実施事項 ::
(1) 三陽商会の歩みを記した文章に照らし、次の(a)〜(c)が本文と合致するかを「はい」または「いいえ」で判定し、判断の決め手となる本文の語句を正確に引用してください。(a) 専属デザイナーを起用したのは1950年である。(b) 東証1部に上場したのは1971年である。(c) 1979年にコート部門と非コート部門の売上が逆転した。
(2) 三陽商会の歩みを記した文章を、末尾の一文の後から書き継いでください。

演習用文章 ::
戦後、物資が少ない中で入手可能な原材料から様々なものを手掛け、事業を模索。1946年に防空暗幕を用いて作った紳士用の黒いレインコートが三陽商会のコート第一号に。1947年、戦時中のパラシュート生地から着想を得て、絹羽二重に植物油を塗って作ったオイルシルクの婦人用レインコートが大流行。1949年、戦後の大不況の中「レインコート製造販売」専業に転換し看板を掲げました。この看板により進駐軍の家族用レインコート1万着の受注が舞い込み、飛躍の契機となりました。



1950年代
レインコート専業から総合的なコートメーカーに前進

進駐軍用レインコート生産をきっかけに、その売場を設けていた百貨店や素材メーカーとの関係を築き、1950年には業界初ともいわれる専属デザイナーを起用。デザイン性のあるレインコートを次々に発表し本格生産を開始。地味だったレインコートをおしゃれ着に変えていきました。1951年に「サンヨーレインコート」を商標登録。1953年、晴雨兼用の「ダスターコート」を発売し、1955年に全国的に大流行、通年販売商品を展開する総合的なコートメーカーへと前進しました。また、欧米映画からファッショントレンドが生まれていたシネモードに着目し、映画「愛情物語」や「三月生れ」の主演女優が着たコートをイメージしてつくった「赤いレインコート」や「ササールコート」が大ヒットしました。

のキャッチコピーが書かれた販促物


1960年代
技術部門を設置、工場も設立し生産体制強化

(写真は茨城県にあった当時の本社)
高度経済成長の1960年代、三陽商会ではコートの多品種展開と大量生産が進む中でも品質の安定化を図るべく、1963年に「商品研究室」、ついで「技術研究室」「縫製研究室」と技術部門を設置。社内で一気通貫できる生産体制を確立させました。1969年には海外名門ブランドとの契約を機に、生産の核となる工場「サンヨーソーイング」を設立し、さらに品質と効率を向上。同時に1960年代後半より婦人用既成服ブランドの発売を皮切りに、コートメーカーから総合アパレルメーカーへと歩みはじめました。1969年には現在の本社所在地である四ツ谷に新社屋を構えます。



1970年代
コートメーカーから総合アパレルメーカーに

1970年代には「バーバリー」「ザ・スコッチハウス」「イブ・サンローラン」「ピエール・カルダン」をはじめとした海外ブランドとの提携を相次いで行い国内で展開。海外プレタポルテブランドの導入にもチャレンジし洋服を美しく立体的につくり上げる技術を体得。同時に「ボワール」「バンベール」「ミスター・サンヨー」といった自社ブランドも次々に開発し市場展開を強化。1971年に東証2部上場を果たし、社員数千人を超える企業として社是「真・善・美」を成文化。ものづくりを表わす言葉として企業根幹にあり続け社員の道標となる。1977年に東証1部に上場。1979年、コート部門と非コート部門の売上が逆転。名実ともに総合アパレルメーカーとしての基盤を確立させました。

表示データ ::
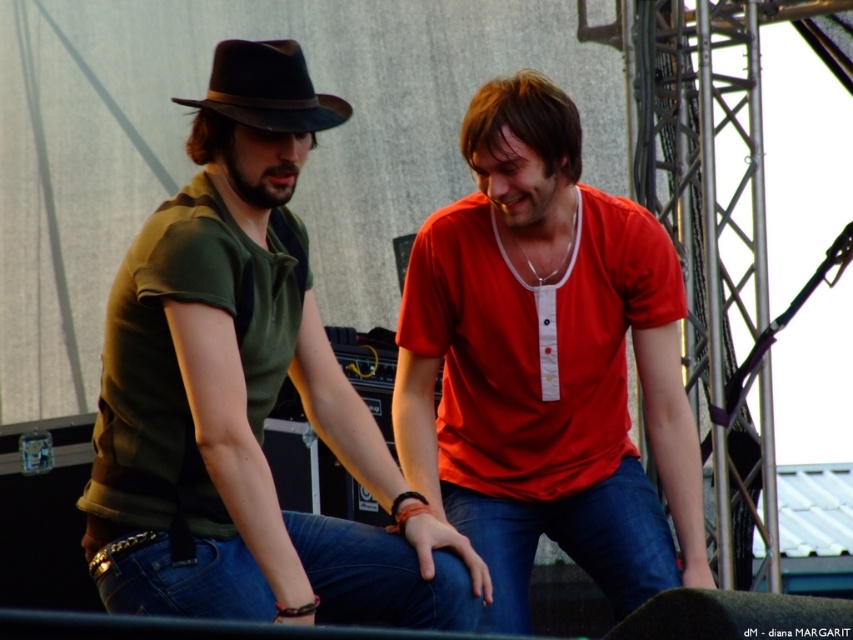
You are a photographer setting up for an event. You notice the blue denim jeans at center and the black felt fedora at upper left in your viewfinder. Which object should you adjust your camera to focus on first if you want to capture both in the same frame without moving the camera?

各設問の解答 ::
(1)
(a) はい。「1950年には業界初ともいわれる専属デザイナーを起用」
(b) いいえ。「1971年に東証2部上場を果たし」「1977年に東証1部に上場」
(c) はい。「1979年、コート部門と非コート部門の売上が逆転」

(2)
(1971年7月1日付「繊研新聞」)


1980年代
海外進出に着手

1980年代は海外事業推進を図ります。1981年、ニューヨークに現地法人を設立し海外進出を開始。米国での本格的な販売拠点を得たことで、1987年にはニューヨーク州に日本のアパレルでは初となるアメリカでの自社工場「サンヨーソーイング・アメリカ(SSA)」を設立。紙のパターンでやりとりをしていた時代に、パターンの電送を世界で初めて行ったのがSSAと四ツ谷本社間。1988年にはミラノに現地法人を設立。ファッションの中心である都市で情報を吸収し、ものづくりに反映させていきました。国内では自社・海外ブランドの発売と同時に、物流の効率化などの整備を進めた時代です。



1990年代
ブランド戦略を推進

1990年代、ブランド事業ではポール・スチュアート社と契約し、1991年に日本における「ポール・スチュアート」ブランドの企画・販売を開始。1994年「エヴェックス バイ クリツィア」、1996年、世界に通用する国際ブランドを目指したブランド「エポカ」を立ち上げ、1997年には三陽商会のセレクトショップ1号店となる「エポカ ザ ショップ」を東京・青山にオープン。ブランド戦略を進めます。生産面では海外生産を本格的に推進。上海やバンコクなどの生産拠点を拡大し、国内・海外生産の戦略的なフォーメーションづくりを進めました。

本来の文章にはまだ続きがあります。